#### TASK GOAL:
Nothing but an exact copy is asked for: the lines in the material below from the one with "The printing of" through the one with "the microphone at [77,331] | 345", pictures excluded.

++++

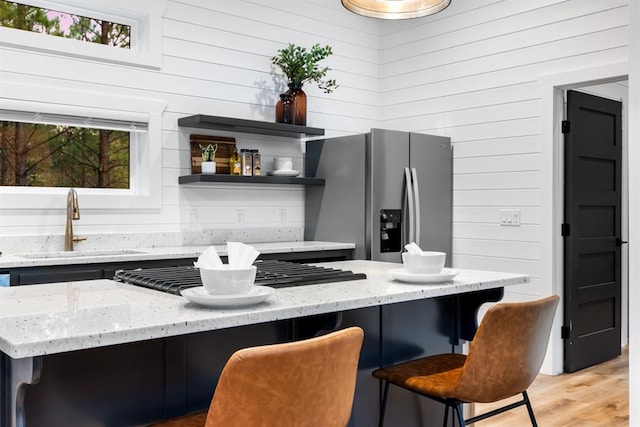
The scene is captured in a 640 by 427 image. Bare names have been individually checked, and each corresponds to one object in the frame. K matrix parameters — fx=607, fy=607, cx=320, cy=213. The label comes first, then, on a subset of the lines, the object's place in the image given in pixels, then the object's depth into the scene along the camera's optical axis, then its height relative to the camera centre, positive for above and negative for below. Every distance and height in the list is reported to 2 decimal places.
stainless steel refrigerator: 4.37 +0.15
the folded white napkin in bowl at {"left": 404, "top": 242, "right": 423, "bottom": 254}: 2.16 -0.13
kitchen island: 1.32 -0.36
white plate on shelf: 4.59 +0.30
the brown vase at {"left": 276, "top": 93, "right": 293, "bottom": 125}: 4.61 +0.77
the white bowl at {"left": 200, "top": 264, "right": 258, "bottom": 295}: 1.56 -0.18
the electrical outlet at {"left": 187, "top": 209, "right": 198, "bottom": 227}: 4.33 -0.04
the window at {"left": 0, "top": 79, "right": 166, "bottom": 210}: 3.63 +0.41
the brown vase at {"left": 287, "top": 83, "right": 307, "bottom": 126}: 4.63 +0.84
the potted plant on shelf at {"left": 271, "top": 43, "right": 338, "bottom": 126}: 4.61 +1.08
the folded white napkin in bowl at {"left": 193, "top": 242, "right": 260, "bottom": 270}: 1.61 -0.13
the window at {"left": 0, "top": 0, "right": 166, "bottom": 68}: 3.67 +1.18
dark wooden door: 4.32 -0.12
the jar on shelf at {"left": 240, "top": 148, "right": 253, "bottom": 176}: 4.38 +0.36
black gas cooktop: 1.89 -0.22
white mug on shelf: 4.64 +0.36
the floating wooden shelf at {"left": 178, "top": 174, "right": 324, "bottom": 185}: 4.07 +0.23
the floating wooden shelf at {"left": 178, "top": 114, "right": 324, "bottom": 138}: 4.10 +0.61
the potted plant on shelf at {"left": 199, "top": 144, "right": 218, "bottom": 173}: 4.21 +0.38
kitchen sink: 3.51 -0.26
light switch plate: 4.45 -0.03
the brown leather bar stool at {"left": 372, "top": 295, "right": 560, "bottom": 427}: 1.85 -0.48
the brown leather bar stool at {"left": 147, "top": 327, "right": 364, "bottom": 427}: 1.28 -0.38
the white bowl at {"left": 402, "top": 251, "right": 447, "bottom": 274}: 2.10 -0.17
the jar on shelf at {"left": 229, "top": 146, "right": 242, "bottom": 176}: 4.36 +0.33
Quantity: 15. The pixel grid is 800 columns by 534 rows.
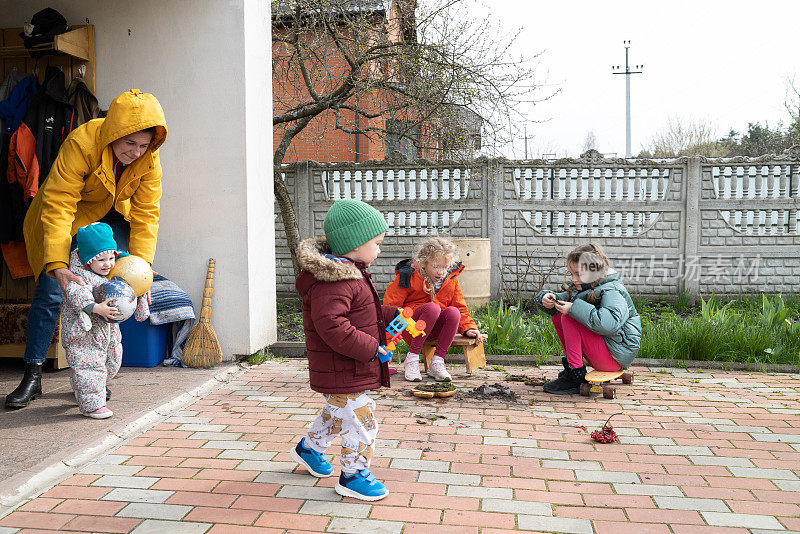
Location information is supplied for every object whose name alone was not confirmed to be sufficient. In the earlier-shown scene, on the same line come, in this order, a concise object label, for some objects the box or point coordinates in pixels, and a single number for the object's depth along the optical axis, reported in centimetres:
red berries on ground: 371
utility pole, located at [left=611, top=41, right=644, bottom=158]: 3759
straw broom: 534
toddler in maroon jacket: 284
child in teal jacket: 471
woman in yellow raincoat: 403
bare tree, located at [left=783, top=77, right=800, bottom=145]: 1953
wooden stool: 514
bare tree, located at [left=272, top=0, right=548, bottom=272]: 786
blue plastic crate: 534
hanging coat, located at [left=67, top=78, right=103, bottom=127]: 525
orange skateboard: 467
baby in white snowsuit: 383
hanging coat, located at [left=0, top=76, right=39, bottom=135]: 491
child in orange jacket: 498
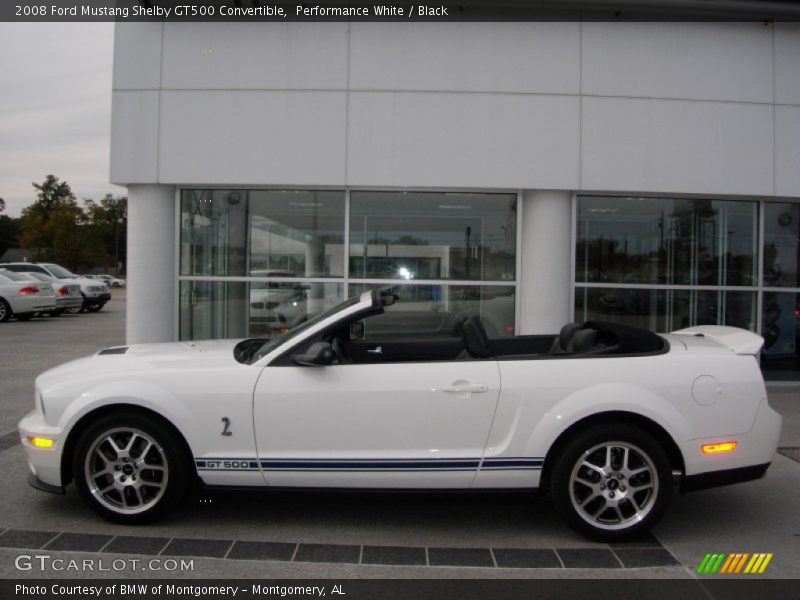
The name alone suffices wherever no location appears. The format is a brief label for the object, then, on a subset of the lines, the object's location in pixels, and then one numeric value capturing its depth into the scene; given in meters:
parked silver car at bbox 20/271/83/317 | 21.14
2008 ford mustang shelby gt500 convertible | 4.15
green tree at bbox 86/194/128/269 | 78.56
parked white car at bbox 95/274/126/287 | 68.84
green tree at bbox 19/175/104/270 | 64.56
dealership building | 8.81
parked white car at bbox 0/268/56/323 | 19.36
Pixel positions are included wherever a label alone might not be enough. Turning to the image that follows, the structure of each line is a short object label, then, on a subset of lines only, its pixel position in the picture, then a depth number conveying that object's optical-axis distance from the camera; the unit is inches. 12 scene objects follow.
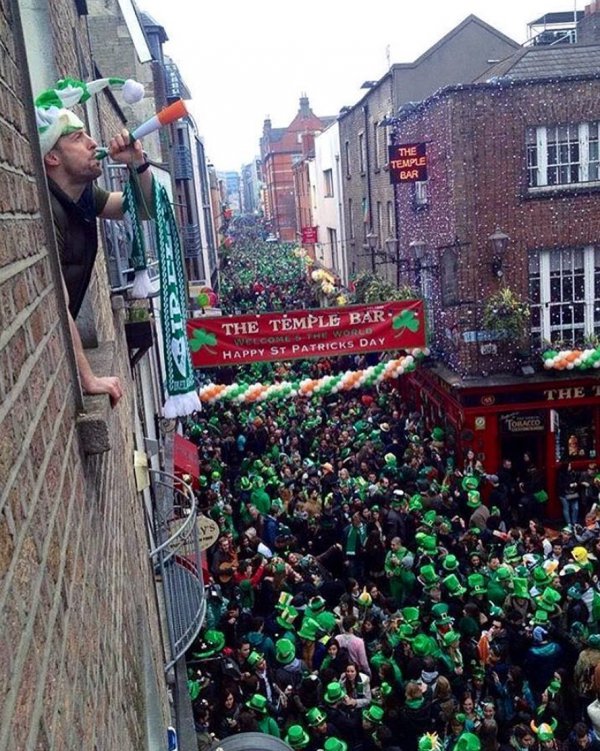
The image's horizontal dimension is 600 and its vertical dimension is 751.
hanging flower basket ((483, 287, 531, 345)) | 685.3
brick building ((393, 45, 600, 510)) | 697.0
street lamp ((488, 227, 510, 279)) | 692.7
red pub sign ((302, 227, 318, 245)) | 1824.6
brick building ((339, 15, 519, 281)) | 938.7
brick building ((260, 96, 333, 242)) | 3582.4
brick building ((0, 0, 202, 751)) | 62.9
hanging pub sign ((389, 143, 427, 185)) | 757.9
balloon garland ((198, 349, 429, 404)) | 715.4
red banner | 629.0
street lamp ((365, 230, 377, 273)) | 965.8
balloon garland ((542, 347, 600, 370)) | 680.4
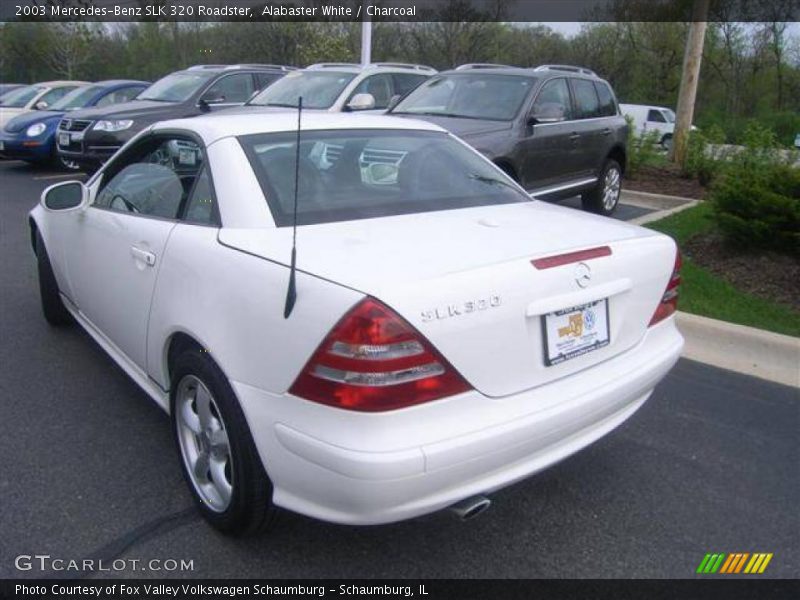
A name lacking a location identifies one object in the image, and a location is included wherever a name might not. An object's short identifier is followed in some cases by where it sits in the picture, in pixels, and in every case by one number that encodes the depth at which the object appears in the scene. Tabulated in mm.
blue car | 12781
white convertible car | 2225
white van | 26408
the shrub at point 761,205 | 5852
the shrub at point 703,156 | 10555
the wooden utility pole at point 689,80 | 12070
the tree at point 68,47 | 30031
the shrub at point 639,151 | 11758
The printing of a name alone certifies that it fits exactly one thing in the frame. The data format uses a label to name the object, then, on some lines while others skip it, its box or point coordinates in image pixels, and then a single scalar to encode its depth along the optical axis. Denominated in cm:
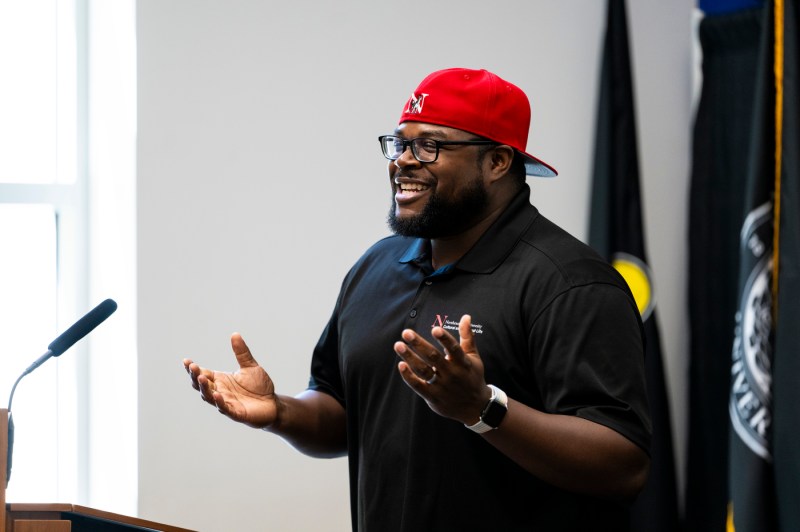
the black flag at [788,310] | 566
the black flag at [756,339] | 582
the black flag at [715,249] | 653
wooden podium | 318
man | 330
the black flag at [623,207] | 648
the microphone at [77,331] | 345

++++

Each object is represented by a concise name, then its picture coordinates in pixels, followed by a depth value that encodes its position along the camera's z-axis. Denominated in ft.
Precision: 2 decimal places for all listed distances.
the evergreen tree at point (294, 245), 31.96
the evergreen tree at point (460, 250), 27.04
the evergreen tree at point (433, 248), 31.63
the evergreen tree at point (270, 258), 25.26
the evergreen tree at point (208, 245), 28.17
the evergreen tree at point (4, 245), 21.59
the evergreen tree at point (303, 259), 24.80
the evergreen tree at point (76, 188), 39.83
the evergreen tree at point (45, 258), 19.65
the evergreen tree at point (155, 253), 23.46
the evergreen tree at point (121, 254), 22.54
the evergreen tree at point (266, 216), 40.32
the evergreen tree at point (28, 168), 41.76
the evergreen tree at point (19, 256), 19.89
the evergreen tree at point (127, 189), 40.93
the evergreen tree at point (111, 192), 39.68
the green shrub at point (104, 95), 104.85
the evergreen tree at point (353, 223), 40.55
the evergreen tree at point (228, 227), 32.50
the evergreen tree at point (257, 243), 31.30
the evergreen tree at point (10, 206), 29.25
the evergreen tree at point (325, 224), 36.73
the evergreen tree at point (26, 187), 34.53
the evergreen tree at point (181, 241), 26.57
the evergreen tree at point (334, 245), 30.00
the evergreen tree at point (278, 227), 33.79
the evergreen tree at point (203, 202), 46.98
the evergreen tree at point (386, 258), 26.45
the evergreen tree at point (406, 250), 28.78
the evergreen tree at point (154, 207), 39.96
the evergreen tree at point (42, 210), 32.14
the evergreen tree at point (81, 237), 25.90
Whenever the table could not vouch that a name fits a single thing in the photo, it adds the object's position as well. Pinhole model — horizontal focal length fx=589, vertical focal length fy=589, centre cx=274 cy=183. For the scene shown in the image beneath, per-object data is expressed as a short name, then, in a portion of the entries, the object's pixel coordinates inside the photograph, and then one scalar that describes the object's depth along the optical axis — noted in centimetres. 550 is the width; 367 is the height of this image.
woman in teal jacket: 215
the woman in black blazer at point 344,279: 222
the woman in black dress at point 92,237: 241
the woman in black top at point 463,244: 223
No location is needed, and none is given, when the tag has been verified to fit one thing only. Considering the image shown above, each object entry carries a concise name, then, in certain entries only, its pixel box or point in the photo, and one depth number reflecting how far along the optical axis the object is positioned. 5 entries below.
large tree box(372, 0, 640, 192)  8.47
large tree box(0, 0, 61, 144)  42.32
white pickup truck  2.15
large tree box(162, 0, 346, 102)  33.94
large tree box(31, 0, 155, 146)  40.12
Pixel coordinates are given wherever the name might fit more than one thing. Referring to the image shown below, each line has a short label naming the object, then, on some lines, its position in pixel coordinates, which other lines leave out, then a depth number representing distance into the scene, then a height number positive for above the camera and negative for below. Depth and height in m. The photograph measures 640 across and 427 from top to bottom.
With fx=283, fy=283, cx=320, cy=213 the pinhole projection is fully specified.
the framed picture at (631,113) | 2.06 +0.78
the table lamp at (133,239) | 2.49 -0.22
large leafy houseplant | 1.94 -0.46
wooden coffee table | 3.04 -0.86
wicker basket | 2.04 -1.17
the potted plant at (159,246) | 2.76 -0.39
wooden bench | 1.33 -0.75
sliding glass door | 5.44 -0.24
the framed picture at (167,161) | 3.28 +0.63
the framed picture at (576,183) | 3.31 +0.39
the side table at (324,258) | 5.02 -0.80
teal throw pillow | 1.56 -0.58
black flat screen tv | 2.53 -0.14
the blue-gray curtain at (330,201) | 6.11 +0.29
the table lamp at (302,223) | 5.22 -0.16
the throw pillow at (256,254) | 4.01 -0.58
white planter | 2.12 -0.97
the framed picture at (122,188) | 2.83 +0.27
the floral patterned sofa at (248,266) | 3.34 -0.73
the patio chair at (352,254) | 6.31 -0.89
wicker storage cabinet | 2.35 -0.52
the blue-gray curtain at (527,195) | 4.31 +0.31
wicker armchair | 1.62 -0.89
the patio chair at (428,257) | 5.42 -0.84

++++

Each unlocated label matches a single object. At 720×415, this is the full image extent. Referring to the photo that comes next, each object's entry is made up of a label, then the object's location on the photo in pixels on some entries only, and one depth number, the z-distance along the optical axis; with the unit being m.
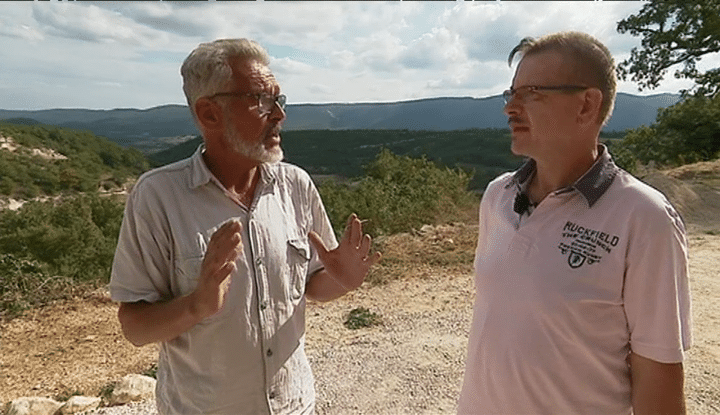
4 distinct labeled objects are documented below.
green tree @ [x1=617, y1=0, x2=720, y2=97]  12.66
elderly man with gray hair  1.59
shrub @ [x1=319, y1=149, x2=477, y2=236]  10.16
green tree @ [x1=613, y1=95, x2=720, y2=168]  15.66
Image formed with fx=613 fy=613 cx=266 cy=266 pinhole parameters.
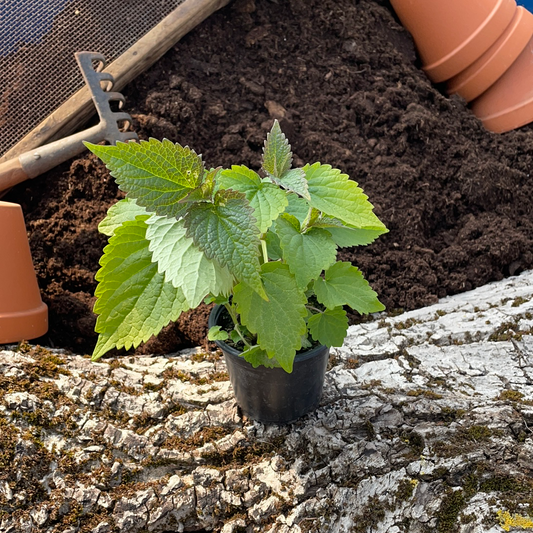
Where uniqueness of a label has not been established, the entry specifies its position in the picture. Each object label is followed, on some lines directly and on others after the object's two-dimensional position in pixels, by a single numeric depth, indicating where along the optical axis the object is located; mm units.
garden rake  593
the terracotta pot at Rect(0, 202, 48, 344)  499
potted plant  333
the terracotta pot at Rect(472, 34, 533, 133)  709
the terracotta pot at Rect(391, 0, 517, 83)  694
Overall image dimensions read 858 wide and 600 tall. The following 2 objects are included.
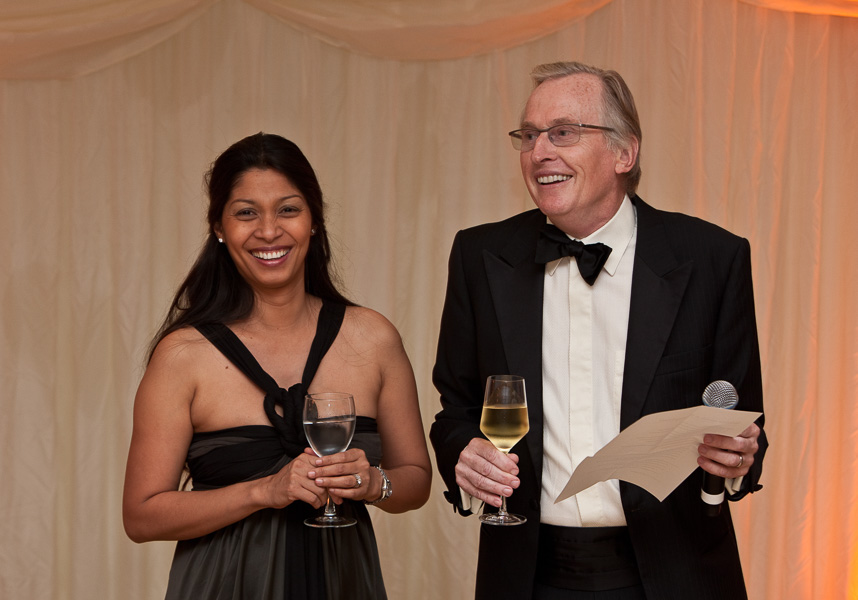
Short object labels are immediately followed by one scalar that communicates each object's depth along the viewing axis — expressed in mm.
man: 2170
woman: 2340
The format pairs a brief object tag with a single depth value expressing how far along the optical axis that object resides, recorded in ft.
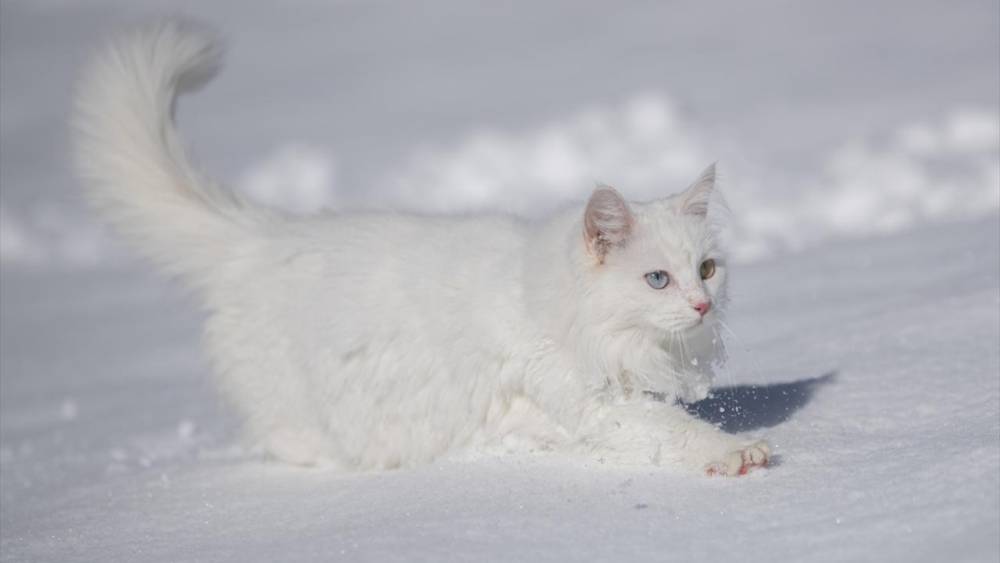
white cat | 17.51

++++

#### SOLUTION FOR THIS EXERCISE:
The printing of a name alone certifies that it fits exactly one thing in the frame. The data format uses a label to name the object, then, on some lines while others skip it, its box or point coordinates in image pixels, and then a single scalar to encode its depth along the optical axis. Denominated in cm:
the black flag at [788,310] | 566
the black flag at [756,339] | 582
the black flag at [715,249] | 653
wooden podium | 318
man | 330
the black flag at [623,207] | 648
the microphone at [77,331] | 345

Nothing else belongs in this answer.